Over the first three 45-minute episodes, the trio bumbles with varying degrees of guile through interactions with the primarily Latino and Native homeowners whose neighborhoods they intend to redevelop. Dougie is openly cynical about his ambitions for the reality show and shamelessly manipulates scenarios for the camera—in the opening scene of the first episode, he goads an elderly Latina woman into letting him apply water and mentholated tear stick to her eyes to make her appear emotional during an interview. Whitney ingratiates herself to people through patronizing smiles, empty affirmations, and virtue-signaling parlance (when Asher uses the word “homeless,” she quickly substitutes “unhoused”); Asher waffles in the middle, deferring to anyone’s dubious compass but his own. He provokes the titular curse from the lips of a young Somali girl after—at Dougie’s suggestion—he gives her $100 on camera, only to demand it back once they’ve gotten the shot. The further Asher goes trying to amend his mistake—not out of remorse, but out of fear—the messier things get.

Together Whitney, Asher, and Dougie comprise three heads of a singular heedless, malignant beast, leaving destruction in their wake and finding ways to justify it at every turn. If it sounds cruel, well, it is; in three episodes, The Curse manages to rival both the heinousness and the hilarity of all eleven seasons of Curb Your Enthusiasm (whose season nine Larry-gets-cursed storyline it incidentally invokes) and promises to only get more twisted over the 10-episode season. As the story unfolds, it becomes increasingly clear just how much power Asher and Whitney have in relation to the locals, and how little responsibility they ultimately feel toward them. Furthermore, as we get a closer look into Asher and Whitney’s marriage, we see that they’re barely even accountable to each other.

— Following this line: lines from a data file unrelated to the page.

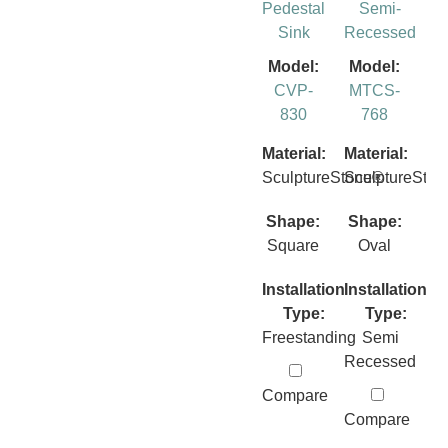
Pedestal
Semi-
Sink
Recessed
Model:
Model:
CVP-
MTCS-
830
768
Material:
Material:
SculptureStone®
SculptureSto
Shape:
Shape:
Square
Oval
Installation
Installation
Type:
Type:
Freestanding
Semi
Recessed
Compare
Compare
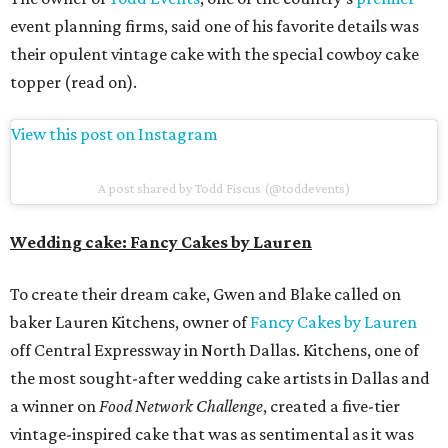
event planning firms, said one of his favorite details was
their opulent vintage cake with the special cowboy cake
topper (read on).
View this post on Instagram
A post shared by Todd Fiscus (@toddevents)
Wedding cake: Fancy Cakes by Lauren
To create their dream cake, Gwen and Blake called on
baker Lauren Kitchens, owner of
Fancy Cakes by Lauren
off Central Expressway in North Dallas. Kitchens, one of
the most sought-after wedding cake artists in Dallas and
a winner on
Food Network Challenge
, created a five-tier
vintage-inspired cake that was as sentimental as it was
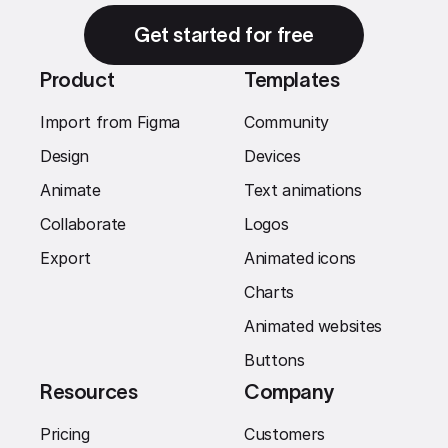
Get started for free
Product
Templates
Import from Figma
Community
Design
Devices
Animate
Text animations
Collaborate
Logos
Export
Animated icons
Charts
Animated websites
Buttons
Resources
Company
Pricing
Customers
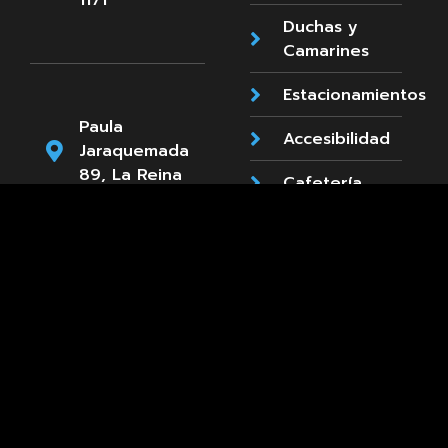
1171
Duchas y
Camarines
Estacionamientos
Paula
Accesibilidad
Jaraquemada
89, La Reina
Cafetería
+569 8661
3660
Diseñado y desarrollado por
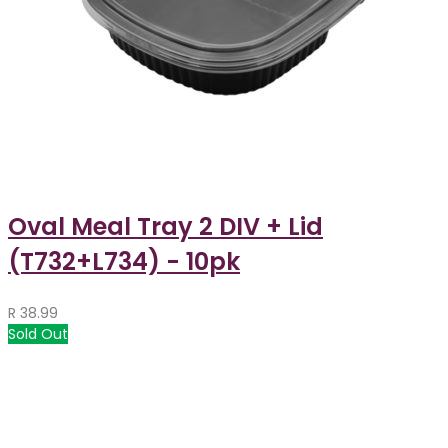
Oval Meal Tray 2 DIV + Lid
(T732+L734) - 10pk
R
38.99
Sold Out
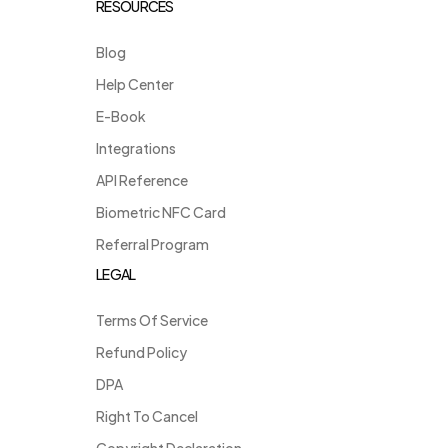
RESOURCES
Blog
Help Center
E-Book
Integrations
API Reference
Biometric NFC Card
Referral Program
LEGAL
Terms Of Service
Refund Policy
DPA
Right To Cancel
Copyright Declaration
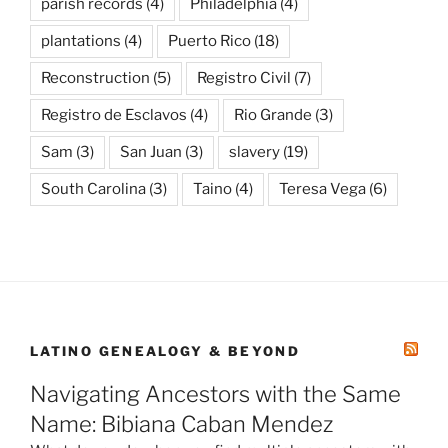
parish records
(4)
Philadelphia
(4)
plantations
(4)
Puerto Rico
(18)
Reconstruction
(5)
Registro Civil
(7)
Registro de Esclavos
(4)
Rio Grande
(3)
Sam
(3)
San Juan
(3)
slavery
(19)
South Carolina
(3)
Taino
(4)
Teresa Vega
(6)
LATINO GENEALOGY & BEYOND
Navigating Ancestors with the Same
Name: Bibiana Caban Mendez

Stone, Safdie, and especially Fielder give balls-out performances that make The Curse infinitely engrossing even and especially at its most unnerving moments, and their work underlines what may be the show’s greatest strength overall: how deftly it blends Fielder’s and Safdie’s distinctive talents for sowing narrative discomfort. There are breathlessly tense sequences—dangerous car rides, a chase scene—that should feel familiar to those who delighted in the blistering anxiety of Uncut Gems, and there is also an attention to socioeconomic circumstance that recalls Good Time and Heaven Knows What. Meanwhile Fielder’s knack for inflicting and enduring agonizing levels of social awkwardness proves just as affecting in a fictional context as in Nathan for You and The Rehearsal; a scene where Asher requires assistance using an ATM turns into a waking nightmare. The in-world TV segments within the show are also distinctly Fielderian: In the first episode, Dougie shares footage from a scrapped reality dating show he worked on, in which women competed for the affection of a masked man who was later revealed to be a burn victim, called Love to the 3rd Degree—a bit that feels straight out of the Nathan for You playbook.

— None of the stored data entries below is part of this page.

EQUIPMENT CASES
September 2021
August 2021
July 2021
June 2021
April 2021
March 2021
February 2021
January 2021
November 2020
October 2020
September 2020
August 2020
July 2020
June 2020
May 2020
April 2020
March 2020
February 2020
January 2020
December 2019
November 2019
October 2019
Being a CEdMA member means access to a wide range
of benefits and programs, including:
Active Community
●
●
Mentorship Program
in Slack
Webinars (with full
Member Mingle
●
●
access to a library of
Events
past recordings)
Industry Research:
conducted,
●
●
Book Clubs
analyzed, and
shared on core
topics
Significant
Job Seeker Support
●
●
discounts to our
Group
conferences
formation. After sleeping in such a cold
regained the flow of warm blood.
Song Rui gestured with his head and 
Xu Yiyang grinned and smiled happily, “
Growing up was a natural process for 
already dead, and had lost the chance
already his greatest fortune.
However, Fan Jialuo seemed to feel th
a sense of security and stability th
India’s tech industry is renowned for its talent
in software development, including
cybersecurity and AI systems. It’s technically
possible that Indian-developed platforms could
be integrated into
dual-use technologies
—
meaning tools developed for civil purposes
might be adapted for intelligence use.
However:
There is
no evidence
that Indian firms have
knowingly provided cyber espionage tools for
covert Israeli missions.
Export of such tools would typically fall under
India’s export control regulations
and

The Curse also happens to be in conversation with Fielder’s and the Safdies’ previous work in its seeming engagement with the criticism that has been leveled at both creators in the past about whether their riding of the line between reality and fiction should be considered exploitative of their subjects. When Asher and Whitney question the ethics of Dougie’s dating show, he insists that the burn victim at its center was “in on the joke,” therefore no one was harmed. In regards to their burgeoning HGTV project, about which Asher and Whitney express hesitation about manipulating the interviewees too much, Dougie’s defense is that since they are “helping the community,” the project is “immune to criticism.” Dougie’s argument plays into his characterization as a crude and slimy Chad, but Asher and Whitney’s tactics reveal them to be equally insidious and calculating.

Out of the gate, The Curse is a circus of depravity and wickedness that invites all the perverse excitement one might hope for and expect from its auteurs, but as the reflections in their house of mirrors begin to multiply and warp, don’t be surprised if you start to feel sick.